(Collected data entries)
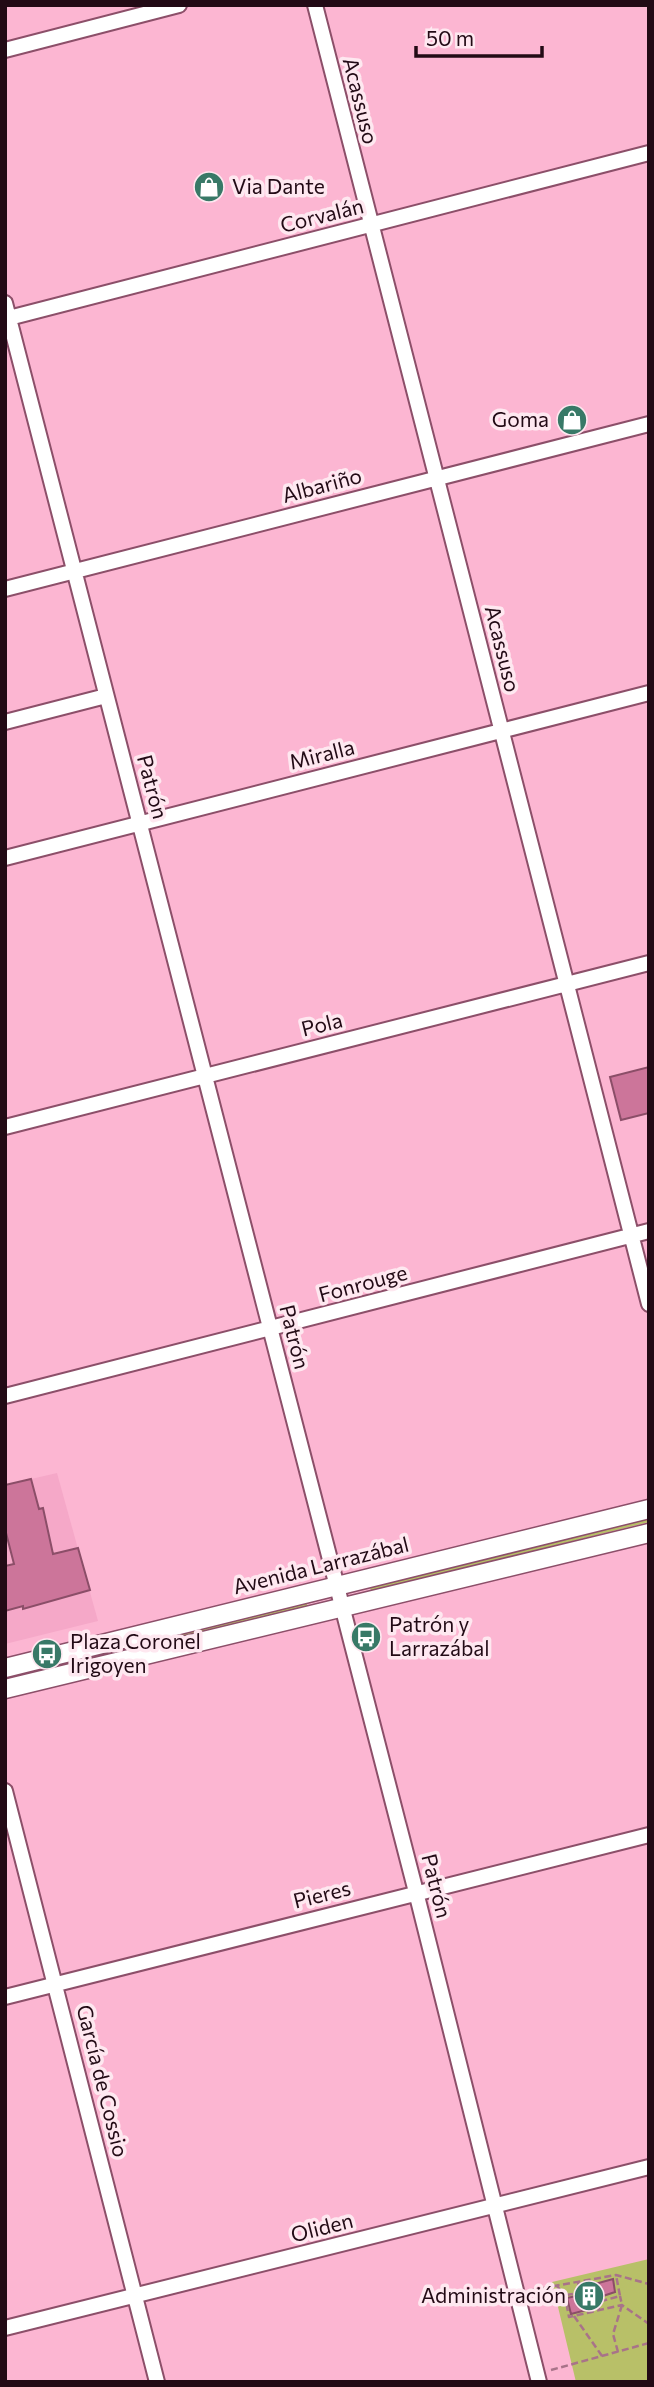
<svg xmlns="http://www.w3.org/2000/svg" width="654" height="2387" font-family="Commissioner,sans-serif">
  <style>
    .built { fill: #f5a8c8 }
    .green { fill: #b8c068 }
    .building { fill: #cc759a; stroke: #8b4e68; stroke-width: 2 }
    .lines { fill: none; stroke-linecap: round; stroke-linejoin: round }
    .minor-casing { stroke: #8c4f69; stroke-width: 18 }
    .tertiary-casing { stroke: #8c4f69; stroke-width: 21 }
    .path { stroke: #a87389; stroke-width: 2.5; stroke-dasharray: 7 3.5; stroke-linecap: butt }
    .minor { stroke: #fff; stroke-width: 14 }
    .tertiary { stroke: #fff; stroke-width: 18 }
    .labels { text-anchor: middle; stroke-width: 7; stroke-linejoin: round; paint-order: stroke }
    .street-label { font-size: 21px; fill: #220a15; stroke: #fee8f0 }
    .poi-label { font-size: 21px; fill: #220a15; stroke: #fee8f0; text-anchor: start }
  </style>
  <rect width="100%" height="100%" fill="#fcb6d2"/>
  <path class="built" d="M57,1473L98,1621L5,1644V1485Z"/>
  <path class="green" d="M649,1516V1522L371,1591L370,1586Z
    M306,1601L308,1607L12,1681L11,1675Z
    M649,2259V2382H576L552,2282Z"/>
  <path class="building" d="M649,1067V1113L621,1120L610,1077Z
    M31,1479L39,1509L43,1508L53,1554L78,1548L90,1590L23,1609V1606L5,1611V1566L14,1564L5,1529V1485Z
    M613,2279L615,2292L594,2299V2308L571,2314L567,2298L585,2294L584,2287Z"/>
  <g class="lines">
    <g class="minor-casing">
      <path id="minor" d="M315,5L649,1304
        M5,50L179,5
        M5,303L416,1892L539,2382
        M5,319L649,153
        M5,589L649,424
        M5,722L106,696
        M5,858L649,693
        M5,1127L649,963
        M5,1396L649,1231
        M5,1791L157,2382
        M5,1997L649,1835
        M5,2328L649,2167"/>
    </g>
    <g class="tertiary-casing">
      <path id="tertiary" d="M5,1668L649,1509
        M5,1689L649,1533"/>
    </g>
    <path class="path" d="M557,2286L565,2296L569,2317L622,2305L649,2324
      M532,2290L616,2275L649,2284
      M566,2295L580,2293L578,2282
      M599,2310L598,2302L620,2296L616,2275
      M574,2316L602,2356
      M618,2352L613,2334L622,2305L620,2296
      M551,2370L649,2343"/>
    <use href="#minor" class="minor"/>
    <use href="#tertiary" class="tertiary"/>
  </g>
  <defs>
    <g id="shop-disc" transform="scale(1.575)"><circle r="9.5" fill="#387967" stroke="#fee8f0"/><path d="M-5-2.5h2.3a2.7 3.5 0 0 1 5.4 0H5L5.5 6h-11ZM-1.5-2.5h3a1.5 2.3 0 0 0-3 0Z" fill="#fff"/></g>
    <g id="bus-disc" transform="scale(1.575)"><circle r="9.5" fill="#387967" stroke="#fee8f0"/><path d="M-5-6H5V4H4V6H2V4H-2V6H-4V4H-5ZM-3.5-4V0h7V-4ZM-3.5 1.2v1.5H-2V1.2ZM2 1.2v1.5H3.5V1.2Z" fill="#fff"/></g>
    <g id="building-disc" transform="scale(1.575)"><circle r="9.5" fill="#387967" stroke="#fee8f0"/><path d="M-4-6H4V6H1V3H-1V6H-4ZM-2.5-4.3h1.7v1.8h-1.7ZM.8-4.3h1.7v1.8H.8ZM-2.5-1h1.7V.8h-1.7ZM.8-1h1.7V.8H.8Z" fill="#fff"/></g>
  </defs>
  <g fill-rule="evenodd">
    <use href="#shop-disc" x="209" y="187"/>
    <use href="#shop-disc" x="572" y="420"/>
    <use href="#bus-disc" x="366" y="1637"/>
    <use href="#bus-disc" x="47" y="1654"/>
    <use href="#building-disc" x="589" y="2296"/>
  </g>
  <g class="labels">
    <g class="street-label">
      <text transform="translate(360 101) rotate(76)" y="7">Acassuso</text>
      <text transform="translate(322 216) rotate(-14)" y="7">Corvalán</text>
      <text transform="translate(322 486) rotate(-15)" y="7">Albariño</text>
      <text transform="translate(502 649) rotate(76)" y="7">Acassuso</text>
      <text transform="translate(322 755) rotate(-14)" y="7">Miralla</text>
      <text transform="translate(152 787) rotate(75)" y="7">Patrón</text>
      <text transform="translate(322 1025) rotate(-14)" y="7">Pola</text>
      <text transform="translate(363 1284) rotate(-15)" y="7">Fonrouge</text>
      <text transform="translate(294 1337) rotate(76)" y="7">Patrón</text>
      <text transform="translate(321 1566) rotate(-14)" y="7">Avenida Larrazábal</text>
      <text transform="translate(436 1886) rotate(76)" y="7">Patrón</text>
      <text transform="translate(322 1895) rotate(-14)" y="7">Pieres</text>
      <text transform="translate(102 2081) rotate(76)" y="7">García de Cossio</text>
      <text transform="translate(322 2228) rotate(-14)" y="7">Oliden</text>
    </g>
    <g class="poi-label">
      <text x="232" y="194">Via Dante</text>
      <text x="549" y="427" text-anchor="end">Goma</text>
      <text x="389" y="1632">Patrón y<tspan x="389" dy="24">Larrazábal</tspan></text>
      <text x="70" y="1649">Plaza Coronel<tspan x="70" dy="24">Irigoyen</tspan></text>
      <text x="566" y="2303" text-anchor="end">Administración</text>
    </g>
  </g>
  <rect width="654" height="2387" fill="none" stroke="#220a15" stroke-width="14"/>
  <path d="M416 46v10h126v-10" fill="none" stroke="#220a15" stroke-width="3.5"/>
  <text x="426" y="46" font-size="21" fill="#220a15" stroke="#fee8f0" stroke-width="5" paint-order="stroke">50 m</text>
</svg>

◆ **TASK STATEMENT**
As you read the records above, find each line that contains "lines" and copy it.

◆ **ANSWER FOR THE TASK**
    .lines { fill: none; stroke-linecap: round; stroke-linejoin: round }
  <g class="lines">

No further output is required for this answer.